The report identifies some efforts from companies that could lead to a more sustainable supply of medical LOX in more LMICs over the long term. Since the start of the COVID-19 pandemic, for example, both Air Liquide and Linde have reported providing medical LOX in regions they did not previously supply. Encouragingly, Air Liquide, Air Products, Messer and Nippon Sanso Holdings Corporation have reported the installation or acquisition of new liquid oxygen-producing Air Separation Units (ASUs), including in South Africa, China, Egypt, India, Vietnam and Thailand. These ASUs have the potential to significantly boost supply of medical liquid oxygen.
There are several challenges to improving access to medical oxygen in LMICs, including healthcare facility infrastructure and a fragmented supply chain involving complicated logistics and distribution networks.
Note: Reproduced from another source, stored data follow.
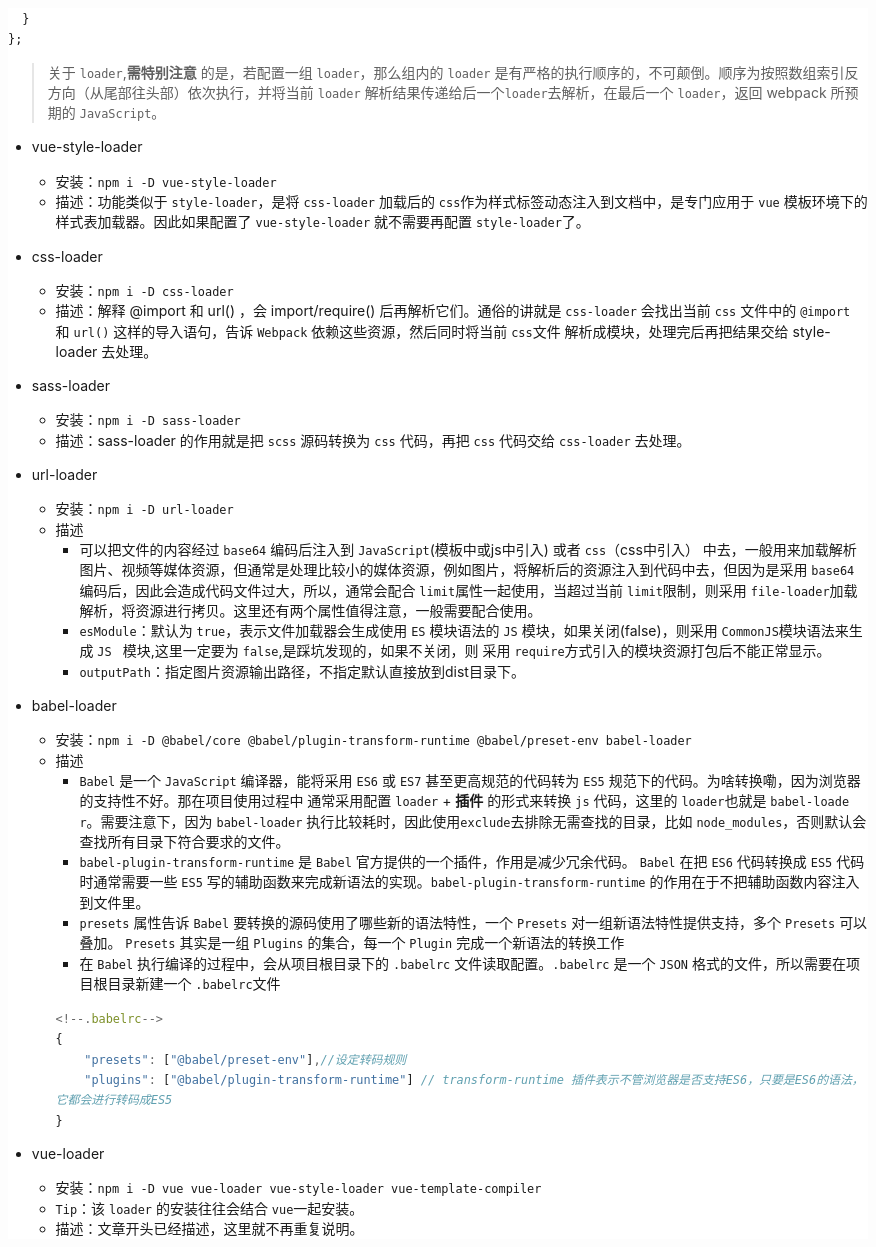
 ```
  }
};
```
> 关于 `loader`,**需特别注意** 的是，若配置一组 `loader`，那么组内的 `loader` 是有严格的执行顺序的，不可颠倒。顺序为按照数组索引反方向（从尾部往头部）依次执行，并将当前 `loader` 解析结果传递给后一个`loader`去解析，在最后一个 `loader`，返回 webpack 所预期的 `JavaScript`。
* vue-style-loader
    * 安装：`npm i -D vue-style-loader`
    * 描述：功能类似于 `style-loader`，是将 `css-loader` 加载后的 `css`作为样式标签动态注入到文档中，是专门应用于 `vue` 模板环境下的样式表加载器。因此如果配置了 `vue-style-loader` 就不需要再配置 `style-loader`了。
* css-loader
    * 安装：`npm i -D css-loader`
    * 描述：解释 @import 和 url() ，会 import/require() 后再解析它们。通俗的讲就是 `css-loader` 会找出当前 `css` 文件中的 `@import` 和 `url()` 这样的导入语句，告诉 `Webpack` 依赖这些资源，然后同时将当前 `css`文件 解析成模块，处理完后再把结果交给 style-loader 去处理。
* sass-loader
    * 安装：`npm i -D sass-loader`
    * 描述：sass-loader 的作用就是把 `scss` 源码转换为 `css` 代码，再把 `css` 代码交给 `css-loader` 去处理。
* url-loader
   * 安装：`npm i -D url-loader`
    * 描述
        * 可以把文件的内容经过 `base64` 编码后注入到 `JavaScript`(模板中或js中引入) 或者 `css`（css中引入） 中去，一般用来加载解析图片、视频等媒体资源，但通常是处理比较小的媒体资源，例如图片，将解析后的资源注入到代码中去，但因为是采用 `base64`编码后，因此会造成代码文件过大，所以，通常会配合 `limit`属性一起使用，当超过当前 `limit`限制，则采用 `file-loader`加载解析，将资源进行拷贝。这里还有两个属性值得注意，一般需要配合使用。
        * `esModule`：默认为 `true`，表示文件加载器会生成使用 `ES` 模块语法的 `JS` 模块，如果关闭(false)，则采用 `CommonJS`模块语法来生成 `JS ` 模块,这里一定要为 `false`,是踩坑发现的，如果不关闭，则 采用 `require`方式引入的模块资源打包后不能正常显示。
        * `outputPath`：指定图片资源输出路径，不指定默认直接放到dist目录下。
* babel-loader
    * 安装：`npm i -D @babel/core @babel/plugin-transform-runtime @babel/preset-env babel-loader`
    * 描述
        * `Babel` 是一个 `JavaScript` 编译器，能将采用 `ES6` 或 `ES7` 甚至更高规范的代码转为 `ES5` 规范下的代码。为啥转换嘞，因为浏览器的支持性不好。那在项目使用过程中 通常采用配置 `loader` + **插件** 的形式来转换 `js` 代码，这里的 `loader`也就是 `babel-loader`。需要注意下，因为 `babel-loader` 执行比较耗时，因此使用`exclude`去排除无需查找的目录，比如 `node_modules`，否则默认会查找所有目录下符合要求的文件。
        * `babel-plugin-transform-runtime` 是 `Babel` 官方提供的一个插件，作用是减少冗余代码。 `Babel` 在把 `ES6` 代码转换成 `ES5` 代码时通常需要一些 `ES5` 写的辅助函数来完成新语法的实现。`babel-plugin-transform-runtime` 的作用在于不把辅助函数内容注入到文件里。
        * `presets` 属性告诉 `Babel` 要转换的源码使用了哪些新的语法特性，一个 `Presets` 对一组新语法特性提供支持，多个 `Presets` 可以叠加。 `Presets` 其实是一组 `Plugins` 的集合，每一个 `Plugin` 完成一个新语法的转换工作
        * 在 `Babel` 执行编译的过程中，会从项目根目录下的 `.babelrc` 文件读取配置。`.babelrc` 是一个 `JSON` 格式的文件，所以需要在项目根目录新建一个 `.babelrc`文件
        ```js
        <!--.babelrc-->
        {
            "presets": ["@babel/preset-env"],//设定转码规则
            "plugins": ["@babel/plugin-transform-runtime"] // transform-runtime 插件表示不管浏览器是否支持ES6，只要是ES6的语法，它都会进行转码成ES5
        }
        ```
        
        
* vue-loader
    * 安装：`npm i -D vue vue-loader vue-style-loader vue-template-compiler`
    * `Tip`：该 `loader` 的安装往往会结合 `vue`一起安装。
    * 描述：文章开头已经描述，这里就不再重复说明。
However, the gas companies in scope of this report can play a critical role in helping to overcome some of these challenges, in particular by pursuing and formalising long-term partnerships with governments and global health stakeholders. Air Liquide and Linde have already formalised partnerships with global health organisations to address access gaps in LMICs, with both companies entering into Memoranda of Understanding (MoUs) with Unitaid and the Clinton Health Access Initiative (CHAI).
With the publication of this report, the Foundation calls for gas companies to further pursue progress and be proactive in finding new ways of increasing supply and engage in long-term sustainable approaches to access. In this way, they can help ensure people in all countries have access to medical oxygen, when they need it.
*While there are three types of medical oxygen production systems, each with its advantages and disadvantages, this report focuses on medical liquid oxygen, which the Foundation has identified as presenting a promising long-term sustainable supply solution to address the persistent gaps in access to medical oxygen in LMICs.